Actualmente es Directora Ejecutiva de la Cámara de Innovación y Tecnología Ecuatoriana. Miembro del Directorio de Aleti, Conquito y Corpei.
Durante varios años trabajó en el sector público del Ecuador. Fue funcionaria de la Embajada de Ecuador en EEUU, asesora en el Ministerio Coordinador de la Producción Empleo y Competitividad. Fue directora de la Corporación Líderes para Gobernar, directora de la Escuela de Gobierno IDE y Presidenta del Centro Ecuatoriano de Excelencia en Anticorrupción.
Esposa de Roberto, mamá de Sergio, Julia y Sebastián.
La academia como espacio activo de innovación aplicada
Los proyectos postulados por las universidades muestran una diversidad temática y con propuestas que responden a problemáticas del entorno.
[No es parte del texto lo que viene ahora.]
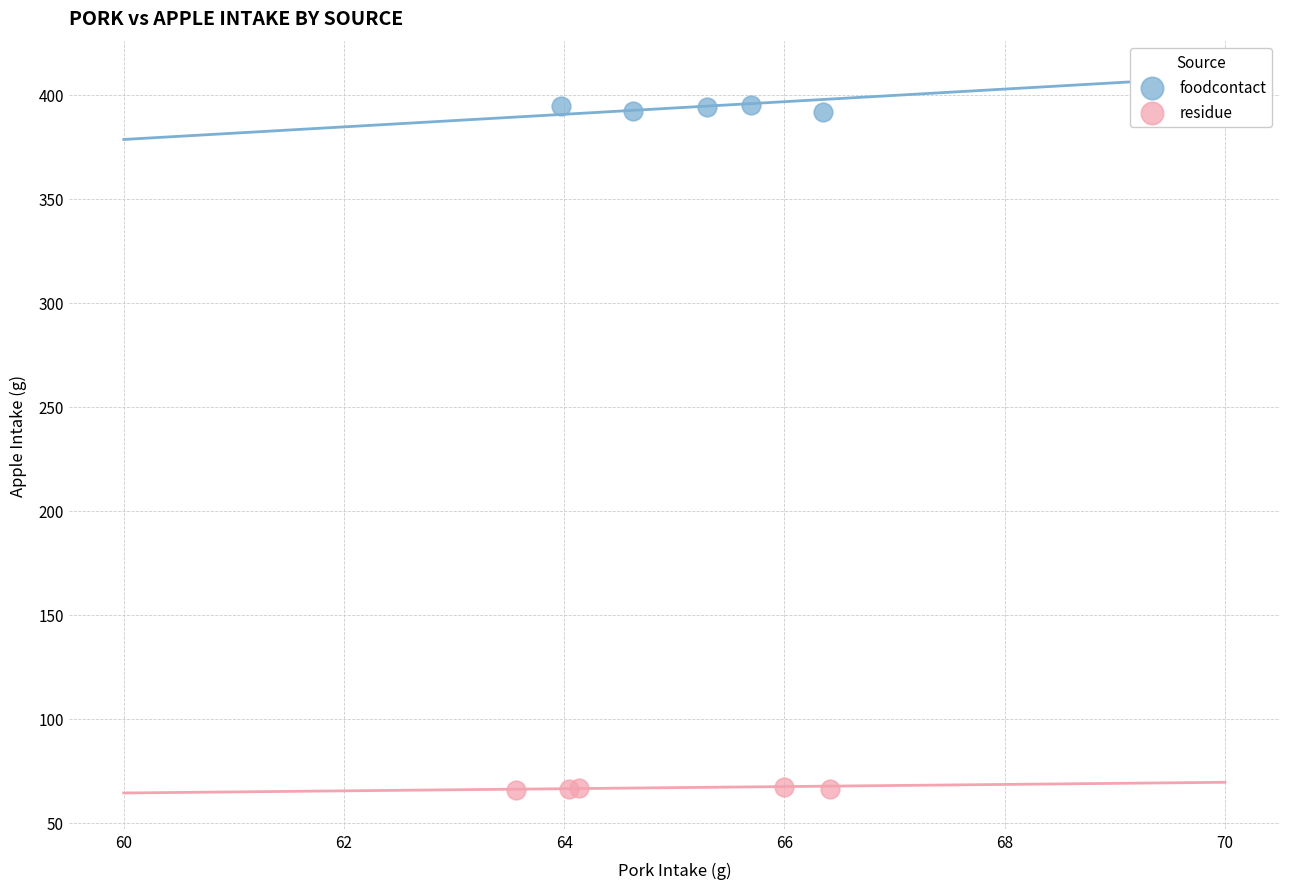

Which series contains the highest Y value?

foodcontact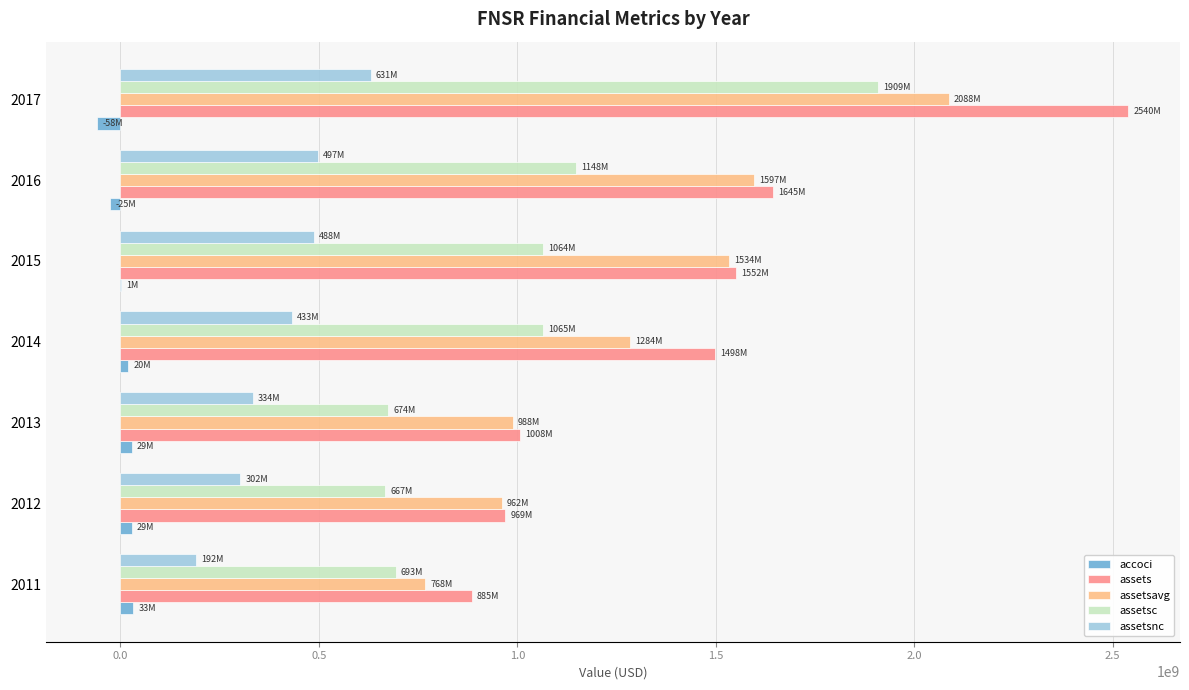

Which series changed the most between 2011 and 2017?

assets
Se identificaron iniciativas orientadas a salud, educación, inclusión y sostenibilidad, que reflejan una conexión entre el conocimiento académico y necesidades de la sociedad.
Varias propuestas cumplen con aspectos sociales y por abordar desafíos que tienen distintos sectores en el país, como el acceso a servicios básicos, la educación en entornos digitales o la inclusión de personas con discapacidad.
Los proyectos evidencian que la innovación académica no siempre responde a desarrollos complejos o altamente disruptivos, sino a la capacidad de aplicar conocimiento, investigación y tecnología para resolver problemas específicos de forma pertinente y viable.
La participación de proyectos universitarios aporta una mirada complementaria al ecosistema de innovación, al incorporar propuestas nacidas desde la investigación, la experimentación y el análisis académico.
Algunos proyectos destacan por plantear soluciones que, aun siendo conceptuales o en fase inicial, presentan una base de análisis y una visibilización del problema que buscan resolver. Esto abre oportunidades para que estas iniciativas puedan evolucionar hacia implementaciones más amplias, en colaboración con instituciones públicas o privadas.
Existe un esfuerzo por trasladar el conocimiento generado en las aulas hacia propuestas con proyección, fortaleciendo el vínculo entre universidad, tecnología y entorno productivo.